#### Fragmento de página:

◇ ◇ ◇ ◇ ◇

Esta imitación de lo que debemos ser, engendra el temor, y el
temor mata el pensamiento creador. El temor embota la mente y el corazón y
evita que estemos alertas a la significación total de la vida; nos volvemos
insensibles a nuestras propias tristezas, al movimiento de las aves, a las
sonrisas y las miserias de los demás.
El temor, consciente e inconsciente, tiene muchas causas
diferentes, y necesita alerta vigilancia para librarse de todas ellas. El temor
no puede eliminarse por medio de la disciplina, de la sublimación o de otro
acto cualquiera de la voluntad: sus causas tienen que buscarse y comprenderse.
Esto requiere paciencia y una comprensión tal que no admita juicio de ninguna
especie.
Es comparativamente fácil entender y resolver nuestros temores
conscientes. Pero los inconscientes ni siquiera han sido descubiertos por la
mayor parte de nosotros, porque no les permitimos salir a la superficie, y
cuando en raras ocasiones se manifiestan, nos apresuramos a encubrirlos para
escapar de ellos. Los temores ocultos a menudo se presentan en los sueños y en
otras formas de insinuación, y causan mayor deterioro y conflicto que los
temores superficiales.
Nuestra vida no se halla en la superficie solamente; la mayor
parte de ella está escondida a toda observación accidental. Si quisiéramos que
nuestros temores ocultos salieran a la luz y se disolvieran, la mente
consciente debería estar algo tranquila, y no eternamente ocupada; entonces,
según estos temores van saliendo a la superficie, deben ser observados sin
estorbo ni obstáculo, porque cualquier acto de condonación o justificación sólo
aumenta el temor Para sentirnos libres de todo temor, debemos estar prevenidos
ante su tenebrosa influencia, pues sólo una constante vigilancia puede revelar
sus muchas causas.
Uno de los resultados del miedo es la aceptación de la autoridad
en los asuntos humanos. Creamos la autoridad con nuestro deseo de verdad, de
seguridad, de comodidad, de evitar conflictos y confusiones conscientes; pero
nada que sea resultado del miedo puede ayudarnos a entender nuestros problemas,
aunque el miedo asuma apariencia de respeto y sumisión a los llamados sabios.
Los sabios no hacen uso de la autoridad, y los que tienen autoridad no son
sabios. El miedo en cualquier forma impide que nos entendamos nosotros mismos y
nuestras relaciones con las cosas.
Seguir una autoridad es la negación de la inteligencia. Aceptar la
autoridad es someternos al dominio, subyugarnos a un individuo, a un grupo o
una ideología, ya sea religiosa o política; y este sometimiento de uno mismo a la
autoridad es la negación, no sólo de la inteligencia, sino también de la
libertad individual. La sumisión a un credo o a un sistema de ideas es una
reacción de protección propia. La aceptación de una autoridad puede ayudarnos
temporalmente a disimular nuestras dificultades y problemas; pero el evadir un
problema sólo sirve para intensificarlo, y en este proceso la autocomprensión y
la libertad se abandonan.

◇ ◇ ◇ ◇ ◇

#### Partes del ejercicio:
**a.** Copia sin cambios las filas que van desde la línea con "order: Ericales" hasta la línea con "scientific name: Halictus ligatus", incluidas ambas.
**b.** Sigue escribiendo el texto sobre el miedo y la autoridad a partir de su última frase.

#### Datos para procesar:
◇ ◇ ◇ ◇ ◇

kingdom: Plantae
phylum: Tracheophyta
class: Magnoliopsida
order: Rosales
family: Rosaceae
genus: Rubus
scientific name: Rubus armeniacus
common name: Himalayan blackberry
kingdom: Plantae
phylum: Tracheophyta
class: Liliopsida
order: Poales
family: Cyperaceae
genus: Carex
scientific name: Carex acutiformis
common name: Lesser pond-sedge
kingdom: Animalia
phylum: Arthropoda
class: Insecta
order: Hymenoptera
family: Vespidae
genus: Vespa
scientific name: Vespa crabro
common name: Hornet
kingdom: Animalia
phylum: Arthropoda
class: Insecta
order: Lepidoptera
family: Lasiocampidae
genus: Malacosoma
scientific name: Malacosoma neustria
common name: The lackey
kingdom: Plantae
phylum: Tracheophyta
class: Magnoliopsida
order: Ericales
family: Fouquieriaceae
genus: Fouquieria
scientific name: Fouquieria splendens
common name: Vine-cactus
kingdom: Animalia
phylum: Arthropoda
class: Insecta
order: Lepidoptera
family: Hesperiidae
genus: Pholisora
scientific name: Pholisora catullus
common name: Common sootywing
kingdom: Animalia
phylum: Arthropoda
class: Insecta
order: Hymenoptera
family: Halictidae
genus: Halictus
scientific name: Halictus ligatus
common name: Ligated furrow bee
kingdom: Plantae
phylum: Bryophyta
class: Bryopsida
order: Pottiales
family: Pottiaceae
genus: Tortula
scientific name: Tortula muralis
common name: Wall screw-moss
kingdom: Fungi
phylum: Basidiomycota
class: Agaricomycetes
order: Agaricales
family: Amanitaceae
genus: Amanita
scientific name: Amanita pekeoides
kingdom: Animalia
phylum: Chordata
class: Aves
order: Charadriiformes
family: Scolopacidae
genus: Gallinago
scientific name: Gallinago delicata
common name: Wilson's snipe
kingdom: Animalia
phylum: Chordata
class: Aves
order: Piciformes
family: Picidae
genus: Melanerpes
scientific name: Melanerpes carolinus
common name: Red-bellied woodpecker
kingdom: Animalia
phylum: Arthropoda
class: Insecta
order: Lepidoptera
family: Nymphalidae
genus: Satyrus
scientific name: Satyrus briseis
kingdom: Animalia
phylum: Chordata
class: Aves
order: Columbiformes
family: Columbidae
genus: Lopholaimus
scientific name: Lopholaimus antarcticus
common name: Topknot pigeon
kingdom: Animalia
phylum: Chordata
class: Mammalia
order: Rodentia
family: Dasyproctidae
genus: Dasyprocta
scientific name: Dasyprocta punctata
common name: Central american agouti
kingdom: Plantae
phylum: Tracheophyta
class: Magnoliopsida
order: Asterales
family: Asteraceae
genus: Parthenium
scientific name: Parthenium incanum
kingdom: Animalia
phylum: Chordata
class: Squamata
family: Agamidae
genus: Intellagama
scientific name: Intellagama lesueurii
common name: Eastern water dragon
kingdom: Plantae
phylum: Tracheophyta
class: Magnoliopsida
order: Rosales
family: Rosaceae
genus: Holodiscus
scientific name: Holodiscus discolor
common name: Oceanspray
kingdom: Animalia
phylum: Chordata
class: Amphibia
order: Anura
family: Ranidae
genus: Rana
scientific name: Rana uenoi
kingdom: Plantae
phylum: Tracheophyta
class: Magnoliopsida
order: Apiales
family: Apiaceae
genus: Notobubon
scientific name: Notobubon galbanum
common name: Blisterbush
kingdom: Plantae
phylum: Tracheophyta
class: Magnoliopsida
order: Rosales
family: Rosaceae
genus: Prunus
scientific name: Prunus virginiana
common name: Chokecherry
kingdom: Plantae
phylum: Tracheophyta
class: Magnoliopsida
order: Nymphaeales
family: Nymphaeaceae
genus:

◇ ◇ ◇ ◇ ◇

#### Resultados en orden:
**a.**
order: Ericales
family: Fouquieriaceae
genus: Fouquieria
scientific name: Fouquieria splendens
common name: Vine-cactus
kingdom: Animalia
phylum: Arthropoda
class: Insecta
order: Lepidoptera
family: Hesperiidae
genus: Pholisora
scientific name: Pholisora catullus
common name: Common sootywing
kingdom: Animalia
phylum: Arthropoda
class: Insecta
order: Hymenoptera
family: Halictidae
genus: Halictus
scientific name: Halictus ligatus

**b.**
¿Cómo puede haber transacción entre la libertad y la aceptación de
la autoridad? Si hay transacción, entonces los que dicen que buscan su propio
conocimiento y libertad no son sinceros en su esfuerzo. Parece que pensemos que
la libertad es el fin último, una meta, y que para llegar a ser libres debemos
primero someternos a varias formas de supresión e intimidación. Esperamos
alcanzar la libertad por medio de la sumisión; pero, ¿no son los medios tan
importantes como el fin?, ¿no son los medios los que determinan el fin?
Para tener paz uno debe emplear medios pacíficos; porque si los
medios son violentos, ¿cómo es posible que el fin sea pacífico? Si el fin es la
libertad, el principio debe ser libre, porque el fin y el principio son uno.
Sólo puede haber autoconocimiento e inteligencia cuando hay libertad desde el
primer momento, y se niega la libertad cuando se acepta la autoridad.
Reverenciamos la autoridad en varias formas: conocimiento, éxito,
poder, etc. Ejercemos autoridad sobre los jóvenes y al mismo tiempo tememos a
la autoridad superior. Cuando el hombre mismo no tiene visión interna, el poder
externo y la posición social asumen enorme importancia, y entonces el individuo
está cada vez más sujeto a la autoridad y a la coacción, se convierte en
instrumento de otros. Podemos ver que esto está sucediendo constantemente a
nuestro alrededor: en momentos de crisis, las naciones democráticas actúan como
las totalitarias, olvidándose de su democracia y obligando al hombre a
someterse a sus designios.
Si podemos entender la compulsión que hay tras nuestros deseos de
dominio o de sumisión, entonces tal vez podemos libertarnos de los efectos
perjudiciales de la autoridad. Ansiamos tener seguridad, razón, éxito,
sabiduría, etc., y este anhelo de seguridad, de permanencia, crea en nosotros
la autoridad de la experiencia personal, mientras que exteriormente crea la
autoridad de la sociedad, de la familia, de la religión y así sucesivamente.
Pero meramente ignorar la autoridad, librarnos de sus símbolos externos es de
muy poca significación.
Abandonar una tradición y aceptar otra, dejar un líder para seguir
otro, es sólo un gesto superficial. Si hemos de compenetrarnos bien de todo el
proceso de la autoridad, si hemos de ver su esencia, si hemos de entender y
trascender el deseo de seguridad, entonces debemos tener amplio entendimiento e
intuición, debemos ser libres, no al fin, sino al principio.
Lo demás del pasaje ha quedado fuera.